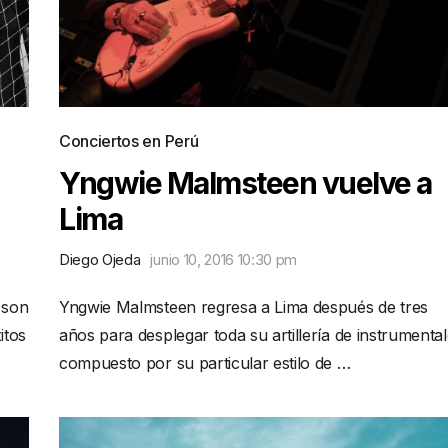
Conciertos en Perú
Yngwie Malmsteen vuelve a
Lima
Diego Ojeda
junio 10, 2016 10:30 pm
 son
Yngwie Malmsteen regresa a Lima después de tres
itos
años para desplegar toda su artillería de instrumenta
compuesto por su particular estilo de …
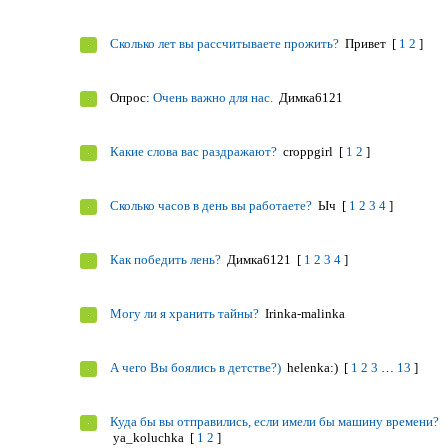
Сколько лет вы рассчитываете прожить?
Привет
[
1
2
]
Опрос:
Очень важно для нас.
Димка6121
Какие слова вас раздражают?
croppgirl
[
1
2
]
Сколько часов в день вы работаете?
Ыч
[
1
2
3
4
]
Как победить лень?
Димка6121
[
1
2
3
4
]
Могу ли я хранить тайны?
Irinka-malinka
А чего Вы боялись в детстве?)
helenka:)
[
1
2
3
…
13
]
Куда бы вы отправились, если имели бы машину времени?
ya_koluchka
[
1
2
]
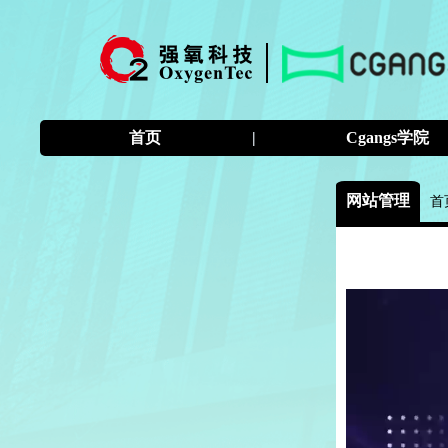
首页
|
Cgangs学院
网站管理
首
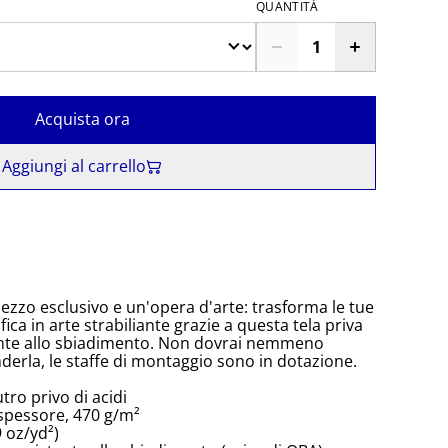
QUANTITÀ
Acquista ora
Aggiungi al carrello
ezzo esclusivo e un'opera d'arte: trasforma le tue
ica in arte strabiliante grazie a questa tela priva
tente allo sbiadimento. Non dovrai nemmeno
erla, le staffe di montaggio sono in dotazione.
tro privo di acidi
 spessore, 470 g/m²
 oz/yd²)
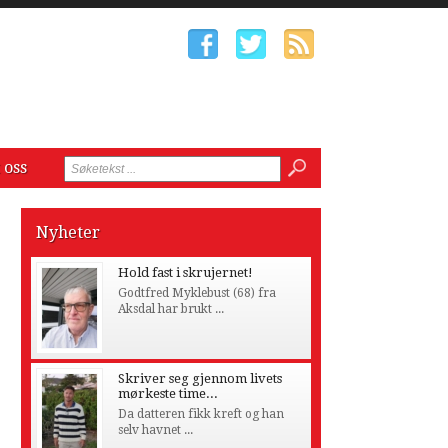
 oss
Nyheter
Hold fast i skrujernet!
Godtfred Myklebust (68) fra
Aksdal har brukt ...
Skriver seg gjennom livets
mørkeste time...
Da datteren fikk kreft og han
selv havnet ...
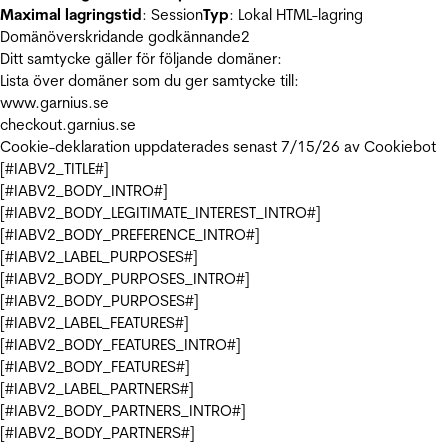
Maximal lagringstid
: Session
Typ
: Lokal HTML-lagring
Domänöverskridande godkännande
2
Ditt samtycke gäller för följande domäner:
Lista över domäner som du ger samtycke till:
www.garnius.se
checkout.garnius.se
Cookie-deklaration uppdaterades senast 7/15/26 av
Cookiebot
[#IABV2_TITLE#]
[#IABV2_BODY_INTRO#]
[#IABV2_BODY_LEGITIMATE_INTEREST_INTRO#]
[#IABV2_BODY_PREFERENCE_INTRO#]
[#IABV2_LABEL_PURPOSES#]
[#IABV2_BODY_PURPOSES_INTRO#]
[#IABV2_BODY_PURPOSES#]
[#IABV2_LABEL_FEATURES#]
[#IABV2_BODY_FEATURES_INTRO#]
[#IABV2_BODY_FEATURES#]
[#IABV2_LABEL_PARTNERS#]
[#IABV2_BODY_PARTNERS_INTRO#]
[#IABV2_BODY_PARTNERS#]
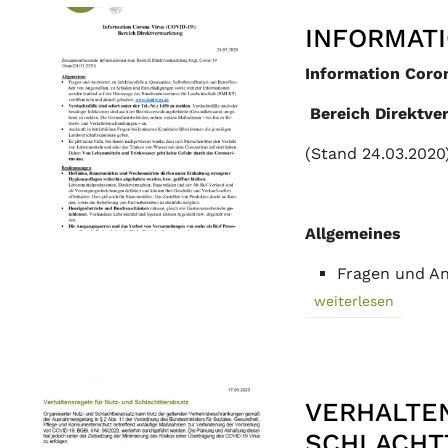
INFORMAT
Information Coron
Bereich Direktv
(Stand 24.03.2020
Allgemeines
Fragen und An
weiterlesen
VERHALTE
SCHLACHT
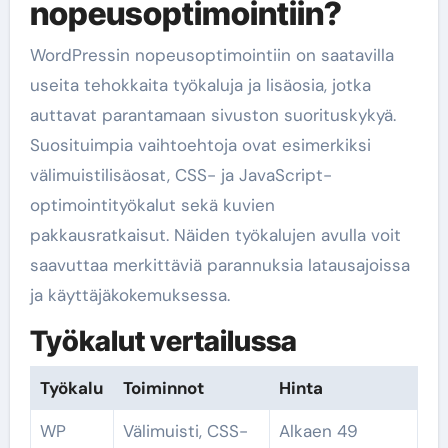
nopeusoptimointiin?
WordPressin nopeusoptimointiin on saatavilla
useita tehokkaita työkaluja ja lisäosia, jotka
auttavat parantamaan sivuston suorituskykyä.
Suosituimpia vaihtoehtoja ovat esimerkiksi
välimuistilisäosat, CSS- ja JavaScript-
optimointityökalut sekä kuvien
pakkausratkaisut. Näiden työkalujen avulla voit
saavuttaa merkittäviä parannuksia latausajoissa
ja käyttäjäkokemuksessa.
Työkalut vertailussa
Työkalu
Toiminnot
Hinta
WP
Välimuisti, CSS-
Alkaen 49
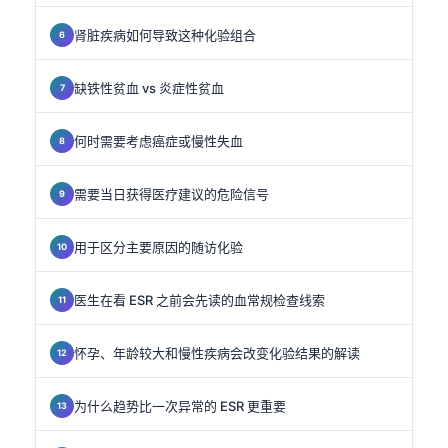
肾脏疾病如何导致这种化验组合
缺铁性贫血 vs 炎症性贫血
何时需要考虑癌症或慢性失血
需要当日获得医疗建议的危险信号
用于区分主要原因的随访化验
医生在看 ESR 之前会先读的血常规检查线索
怀孕、年龄较大和慢性疾病会改变化验结果的解读
为什么趋势比一次异常的 ESR 更重要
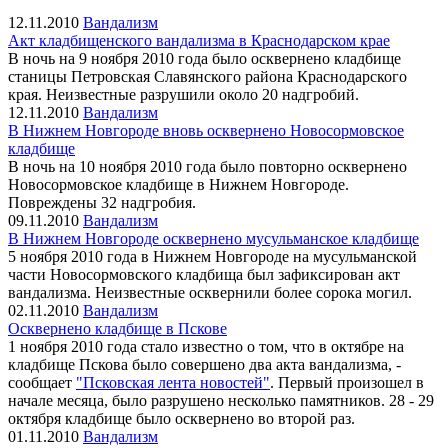
12.11.2010
Вандализм
Акт кладбищенского вандализма в Краснодарском крае
В ночь на 9 ноября 2010 года было осквернено кладбище
станицы Петровская Славянского района Краснодарского
края. Неизвестные разрушили около 20 надгробий.
12.11.2010
Вандализм
В Нижнем Новгороде вновь осквернено Новосормовское
кладбище
В ночь на 10 ноября 2010 года было повторно осквернено
Новосормовское кладбище в Нижнем Новгороде.
Повреждены 32 надгробия.
09.11.2010
Вандализм
В Нижнем Новгороде осквернено мусульманское кладбище
5 ноября 2010 года в Нижнем Новгороде на мусульманской
части Новосормовского кладбища был зафиксирован акт
вандализма. Неизвестные осквернили более сорока могил.
02.11.2010
Вандализм
Осквернено кладбище в Пскове
1 ноября 2010 года стало известно о том, что в октябре на
кладбище Пскова было совершено два акта вандализма, -
сообщает
"Псковская лента новостей"
. Первый произошел в
начале месяца, было разрушено несколько памятников. 28 - 29
октября кладбище было осквернено во второй раз.
01.11.2010
Вандализм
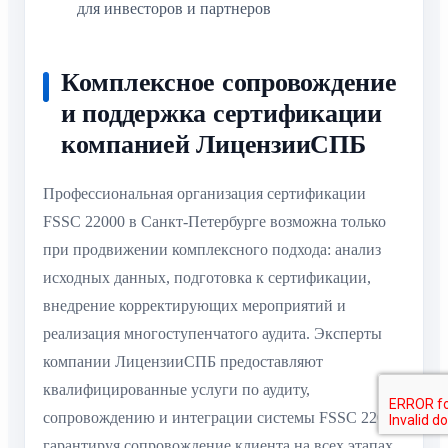
для инвесторов и партнеров
Комплексное сопровождение
и поддержка сертификации
компанией ЛицензииСПБ
Профессиональная организация сертификации
FSSC 22000 в Санкт-Петербурге возможна только
при продвижении комплексного подхода: анализ
исходных данных, подготовка к сертификации,
внедрение корректирующих мероприятий и
реализация многоступенчатого аудита. Эксперты
компании ЛицензииСПБ предоставляют
квалифицированные услуги по аудиту,
сопровождению и интеграции системы FSSC 22000,
гарантируя сопровождение клиента на всех этапах.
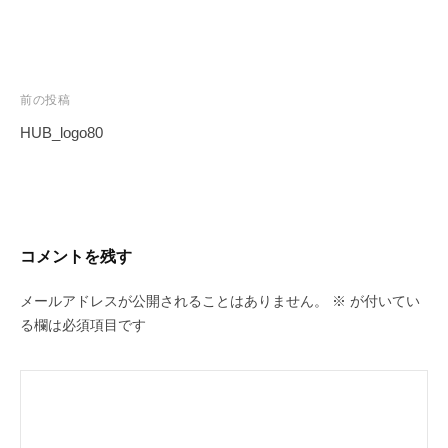
域
課
題
の
投
解
前の投稿
決
稿
HUB_logo80
を
ナ
ビ
ゲ
ー
コメントを残す
シ
ョ
メールアドレスが公開されることはありません。
※
が付いてい
ン
る欄は必須項目です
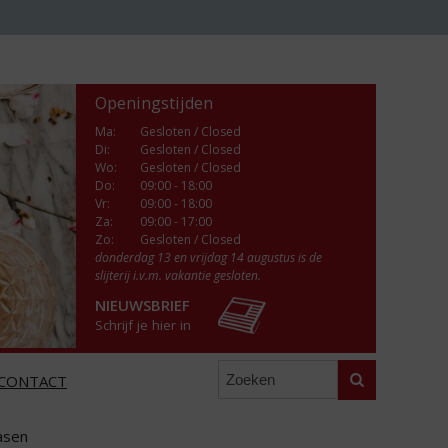
Openingstijden
Ma
:
Gesloten / Closed
Di
:
Gesloten / Closed
Wo
:
Gesloten / Closed
Do
:
09:00 - 18:00
Vr
:
09:00 - 18:00
Za
:
09:00 - 17:00
Zo:
Gesloten / Closed
donderdag 13 en vrijdag 14 augustus is de
slijterij i.v.m. vakantie gesloten.
NIEUWSBRIEF
Schrijf je hier in
Zoeken
CONTACT
Pasen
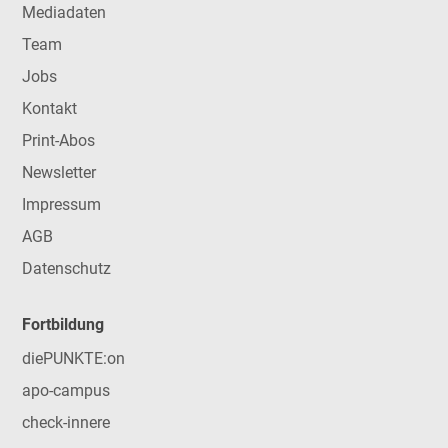
Mediadaten
Team
Jobs
Kontakt
Print-Abos
Newsletter
Impressum
AGB
Datenschutz
Fortbildung
diePUNKTE:on
apo-campus
check-innere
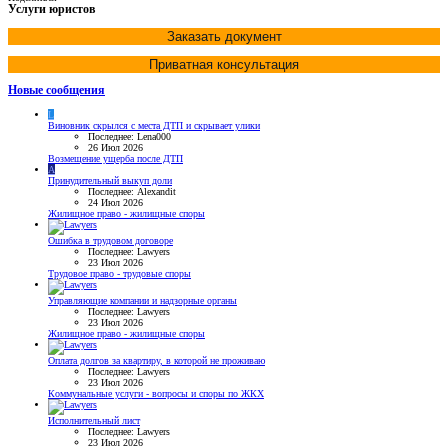
Услуги юристов
Заказать документ
Приватная консультация
Новые сообщения
L
Виновник скрылся с места ДТП и скрывает улики
Последнее: Lena000
26 Июл 2026
Возмещение ущерба после ДТП
A
Принудительный выкуп доли
Последнее: Alexandit
24 Июл 2026
Жилищное право - жилищные споры
Ошибка в трудовом договоре
Последнее: Lawyers
23 Июл 2026
Трудовое право - трудовые споры
Управляющие компании и надзорные органы
Последнее: Lawyers
23 Июл 2026
Жилищное право - жилищные споры
Оплата долгов за квартиру, в которой не проживаю
Последнее: Lawyers
23 Июл 2026
Коммунальные услуги - вопросы и споры по ЖКХ
Исполнительный лист
Последнее: Lawyers
23 Июл 2026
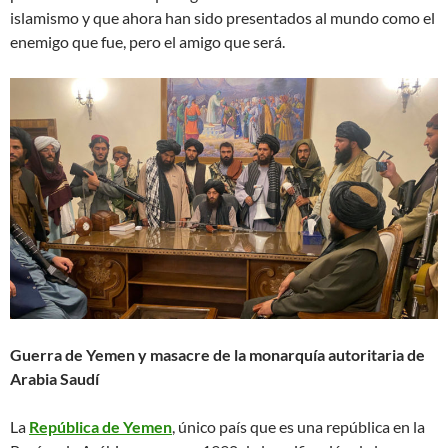
islamismo y que ahora han sido presentados al mundo como el
enemigo que fue, pero el amigo que será.
Guerra de Yemen y masacre de la monarquía autoritaria de
Arabia Saudí
La
República de Yemen
, único país que es una república en la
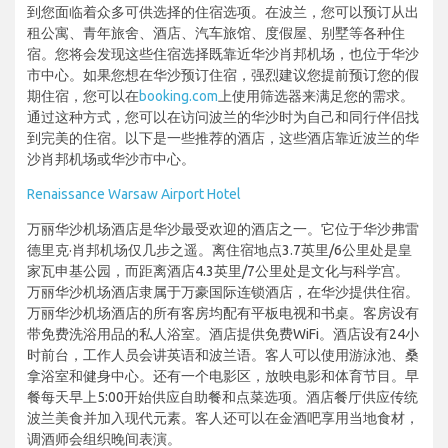
到您面临着众多可供选择的住宿选项。在波兰，您可以预订从出
租公寓、青年旅舍、酒店、汽车旅馆、度假屋、别墅等各种住
宿。您将会发现这些住宿选择既靠近华沙肖邦机场，也位于华沙
市中心。如果您想在华沙预订住宿，强烈建议您提前预订您的假
期住宿，您可以在
booking.com
上使用筛选器来满足您的需求。
通过这种方式，您可以在访问波兰的华沙时为自己和同行伴侣找
到完美的住宿。以下是一些推荐的酒店，这些酒店靠近波兰的华
沙肖邦机场或华沙市中心。
Renaissance Warsaw Airport Hotel
万丽华沙机场酒店是华沙最受欢迎的酒店之一。它位于华沙弗雷
德里克·肖邦机场仅几步之遥。离住宿地点3.7英里/6公里处是皇
家瓦申基公园，而距离酒店4.3英里/7公里处是文化与科学宫。
万丽华沙机场酒店隶属于万豪国际连锁酒店，在华沙提供住宿。
万丽华沙机场酒店的所有客房均配有平板电视和书桌。客房设有
带免费洗浴用品的私人浴室。酒店提供免费WiFi。酒店设有24小
时前台，工作人员会讲英语和波兰语。客人可以使用游泳池、桑
拿浴室和健身中心。还有一个电影区，放映电影和体育节目。早
餐每天早上5:00开始供应自助餐和点菜选项。酒店餐厅供应传统
波兰美食并加入现代元素。客人还可以在金酒吧享用当地食材，
调酒师会组织晚间表演。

JOB ITEM: Produce a word-for-word copy of everything above from the line holding "[#IABV2_TITLE#]" down to the line holding "[#IABV2_BODY_PARTNERS_INTRO#]", with both of those lines kept.

ANSWER FOR THE TASK:
[#IABV2_TITLE#]
[#IABV2_BODY_INTRO#]
[#IABV2_BODY_LEGITIMATE_INTEREST_INTRO#]
[#IABV2_BODY_PREFERENCE_INTRO#]
[#IABV2_LABEL_PURPOSES#]
[#IABV2_BODY_PURPOSES_INTRO#]
[#IABV2_BODY_PURPOSES#]
[#IABV2_LABEL_FEATURES#]
[#IABV2_BODY_FEATURES_INTRO#]
[#IABV2_BODY_FEATURES#]
[#IABV2_LABEL_PARTNERS#]
[#IABV2_BODY_PARTNERS_INTRO#]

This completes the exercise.